Ну вот и все. Нет, не все. Не хватает слона. Хорошо бы вывести его на арену, но там уже негде яблоку упасть. Правда, есть место под куполом. Но как туда слон может попасть? А если в цирке выступает Кио, слон и не там еще может очутиться! Поэтому я со спокойной совестью изобразил слона под куполом цирка.
Картина была готова. Тут только я вытер пот со лба и почувствовал, что сильно устал.
Илья Александрович ходил по комнате и рассматривал наши картины. Он остановился возле моей соседки.
- Очень хорошая работа, Зина! - похвалил девочку вожатый.
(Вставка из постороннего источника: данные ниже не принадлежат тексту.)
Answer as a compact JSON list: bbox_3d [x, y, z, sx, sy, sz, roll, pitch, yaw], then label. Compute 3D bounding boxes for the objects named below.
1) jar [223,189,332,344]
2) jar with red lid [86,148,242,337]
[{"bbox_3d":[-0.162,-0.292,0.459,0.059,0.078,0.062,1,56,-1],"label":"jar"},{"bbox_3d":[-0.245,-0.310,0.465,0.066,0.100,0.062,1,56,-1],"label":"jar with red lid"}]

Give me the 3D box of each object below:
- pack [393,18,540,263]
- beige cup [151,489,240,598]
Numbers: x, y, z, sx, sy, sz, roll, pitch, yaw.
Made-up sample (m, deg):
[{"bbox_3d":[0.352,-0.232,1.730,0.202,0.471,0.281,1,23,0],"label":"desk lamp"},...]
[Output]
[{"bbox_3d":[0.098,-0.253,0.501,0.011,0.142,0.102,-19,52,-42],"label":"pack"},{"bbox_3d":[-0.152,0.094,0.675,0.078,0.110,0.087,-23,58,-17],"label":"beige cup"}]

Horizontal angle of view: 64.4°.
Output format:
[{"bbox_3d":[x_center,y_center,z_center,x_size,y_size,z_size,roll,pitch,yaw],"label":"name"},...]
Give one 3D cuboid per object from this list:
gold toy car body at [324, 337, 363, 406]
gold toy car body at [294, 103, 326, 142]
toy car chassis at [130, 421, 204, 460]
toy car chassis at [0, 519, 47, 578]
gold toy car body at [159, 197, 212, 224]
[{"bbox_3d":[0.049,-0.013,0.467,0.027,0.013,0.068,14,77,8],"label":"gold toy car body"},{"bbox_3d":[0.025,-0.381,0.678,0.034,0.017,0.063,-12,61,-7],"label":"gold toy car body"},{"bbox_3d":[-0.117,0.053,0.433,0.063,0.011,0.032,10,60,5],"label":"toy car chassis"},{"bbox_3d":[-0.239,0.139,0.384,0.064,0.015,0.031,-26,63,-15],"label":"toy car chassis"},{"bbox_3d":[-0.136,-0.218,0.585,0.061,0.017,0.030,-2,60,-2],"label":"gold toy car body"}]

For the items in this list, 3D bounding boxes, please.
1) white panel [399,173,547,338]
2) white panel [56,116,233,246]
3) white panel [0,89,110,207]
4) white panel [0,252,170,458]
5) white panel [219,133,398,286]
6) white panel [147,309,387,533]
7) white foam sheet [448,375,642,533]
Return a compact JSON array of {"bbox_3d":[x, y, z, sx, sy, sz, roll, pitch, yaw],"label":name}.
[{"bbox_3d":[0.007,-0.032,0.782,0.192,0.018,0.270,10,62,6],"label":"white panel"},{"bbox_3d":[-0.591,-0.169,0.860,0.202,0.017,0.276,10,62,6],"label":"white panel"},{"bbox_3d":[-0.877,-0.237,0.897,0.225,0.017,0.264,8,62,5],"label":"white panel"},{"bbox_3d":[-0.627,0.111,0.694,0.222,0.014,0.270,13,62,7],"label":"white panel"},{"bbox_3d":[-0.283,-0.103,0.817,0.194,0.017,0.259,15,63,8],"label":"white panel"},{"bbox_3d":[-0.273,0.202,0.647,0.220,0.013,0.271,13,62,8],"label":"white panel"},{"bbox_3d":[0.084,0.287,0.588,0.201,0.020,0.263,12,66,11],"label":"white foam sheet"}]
Я глянул в ее тетрадку и ахнул. Потом поглядел на живую вазочку с цветами и ахнул сильнее прежнего. Они были так похожи друг на друга - живая вазочка и нарисованная, что, казалось, Зина и не рисовала вовсе, а просто приклеила каким-то чудом эту самую вазочку к своей тетрадке.
- А что это у тебя такое? - глянул на мою картину вожатый.
- Цирк.
- Цирк? - удивился вожатый.
Меня обступили ребята. Моя картина вызвала у них ядовитые насмешки.
- Эта куча мала называется цирком?
- А что это за козявочки ползают?
- Это собаки дрессированные, - сквозь зубы процедил я.
- Прекратите, ребята, - строго сказал вожатый. - Коробухин нарисовал оригинальную картину.
Я выпятил грудь. Вожатый хвалит меня, а не вас.
- А у вас краски есть? - я понимал, что железо надо ковать, пока оно горячо. - Я хотел бы порисовать красками в свободное время.
- Потренируйся, - согласился вожатый и вручил мне два тюбика с красками и большой лист бумаги.
Я прижал добычу к груди и хотел дать стрекача.